▸ **Exercise description**
The entries that follow include a run beginning at the line with "Command line usage example" and ending at the line with "printed addresses."; restate that run word for word and leave the rest out.

▸ **Dataset content**
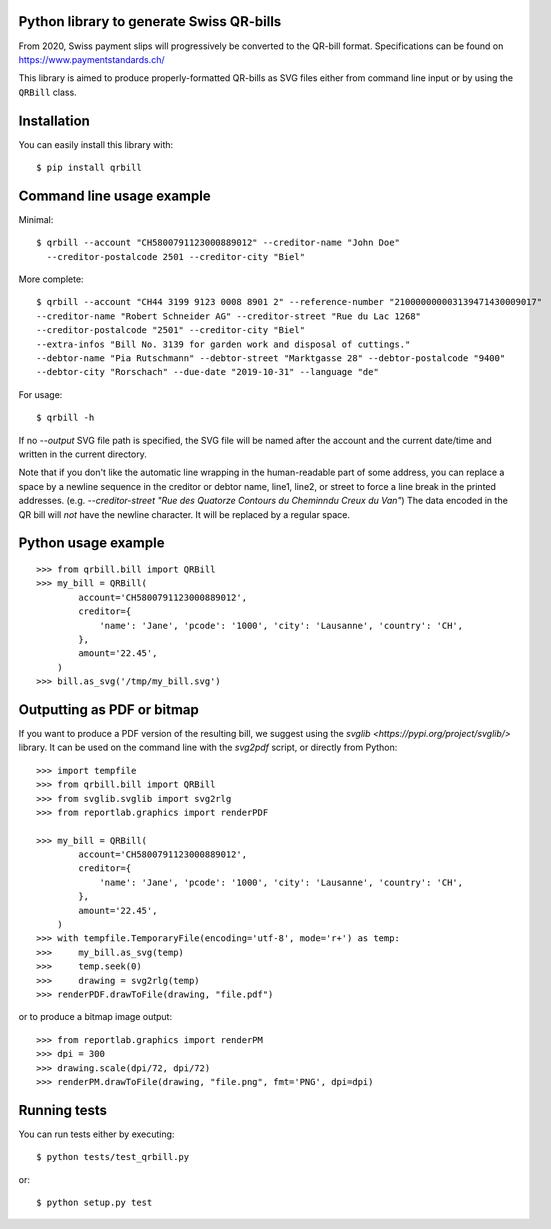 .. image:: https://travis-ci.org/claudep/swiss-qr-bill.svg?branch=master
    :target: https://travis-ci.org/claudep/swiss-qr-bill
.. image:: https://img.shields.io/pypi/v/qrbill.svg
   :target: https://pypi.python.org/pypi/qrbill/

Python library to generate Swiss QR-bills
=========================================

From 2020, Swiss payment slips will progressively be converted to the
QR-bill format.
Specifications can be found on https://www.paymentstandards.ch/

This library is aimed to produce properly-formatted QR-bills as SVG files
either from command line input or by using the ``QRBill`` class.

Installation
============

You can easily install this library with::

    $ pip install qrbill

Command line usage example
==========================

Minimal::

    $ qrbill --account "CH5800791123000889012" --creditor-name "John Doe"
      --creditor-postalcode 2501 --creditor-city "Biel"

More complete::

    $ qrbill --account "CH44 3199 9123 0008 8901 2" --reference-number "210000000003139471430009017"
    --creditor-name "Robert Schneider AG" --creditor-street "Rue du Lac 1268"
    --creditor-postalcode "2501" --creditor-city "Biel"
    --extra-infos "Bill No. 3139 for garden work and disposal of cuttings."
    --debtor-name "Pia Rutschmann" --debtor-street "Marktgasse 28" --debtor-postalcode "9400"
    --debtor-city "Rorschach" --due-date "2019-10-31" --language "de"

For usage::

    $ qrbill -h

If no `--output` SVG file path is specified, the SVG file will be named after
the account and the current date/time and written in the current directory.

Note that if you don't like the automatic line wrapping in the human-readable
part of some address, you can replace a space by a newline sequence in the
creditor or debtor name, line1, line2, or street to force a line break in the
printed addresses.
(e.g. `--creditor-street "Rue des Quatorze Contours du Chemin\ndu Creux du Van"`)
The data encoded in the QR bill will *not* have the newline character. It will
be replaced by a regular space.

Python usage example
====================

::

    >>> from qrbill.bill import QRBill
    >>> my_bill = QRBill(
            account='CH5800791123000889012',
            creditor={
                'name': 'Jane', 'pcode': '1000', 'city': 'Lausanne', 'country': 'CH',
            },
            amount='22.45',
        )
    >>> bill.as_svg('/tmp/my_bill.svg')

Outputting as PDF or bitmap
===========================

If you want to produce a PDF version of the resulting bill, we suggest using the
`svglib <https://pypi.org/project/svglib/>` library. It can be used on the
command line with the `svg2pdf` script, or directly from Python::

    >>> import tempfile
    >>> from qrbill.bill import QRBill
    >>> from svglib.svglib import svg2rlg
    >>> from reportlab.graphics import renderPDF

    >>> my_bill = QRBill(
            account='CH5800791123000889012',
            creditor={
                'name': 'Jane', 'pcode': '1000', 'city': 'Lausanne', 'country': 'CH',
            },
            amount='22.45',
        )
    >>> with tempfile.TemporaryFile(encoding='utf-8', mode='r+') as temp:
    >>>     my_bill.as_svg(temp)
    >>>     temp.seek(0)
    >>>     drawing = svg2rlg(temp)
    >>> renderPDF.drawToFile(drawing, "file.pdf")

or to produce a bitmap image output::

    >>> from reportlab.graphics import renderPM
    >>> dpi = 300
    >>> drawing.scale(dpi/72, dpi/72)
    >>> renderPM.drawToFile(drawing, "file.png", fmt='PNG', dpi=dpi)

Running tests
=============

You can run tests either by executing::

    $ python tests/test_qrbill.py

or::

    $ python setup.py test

▸ **Solution to this problem**
Command line usage example
==========================

Minimal::

    $ qrbill --account "CH5800791123000889012" --creditor-name "John Doe"
      --creditor-postalcode 2501 --creditor-city "Biel"

More complete::

    $ qrbill --account "CH44 3199 9123 0008 8901 2" --reference-number "210000000003139471430009017"
    --creditor-name "Robert Schneider AG" --creditor-street "Rue du Lac 1268"
    --creditor-postalcode "2501" --creditor-city "Biel"
    --extra-infos "Bill No. 3139 for garden work and disposal of cuttings."
    --debtor-name "Pia Rutschmann" --debtor-street "Marktgasse 28" --debtor-postalcode "9400"
    --debtor-city "Rorschach" --due-date "2019-10-31" --language "de"

For usage::

    $ qrbill -h

If no `--output` SVG file path is specified, the SVG file will be named after
the account and the current date/time and written in the current directory.

Note that if you don't like the automatic line wrapping in the human-readable
part of some address, you can replace a space by a newline sequence in the
creditor or debtor name, line1, line2, or street to force a line break in the
printed addresses.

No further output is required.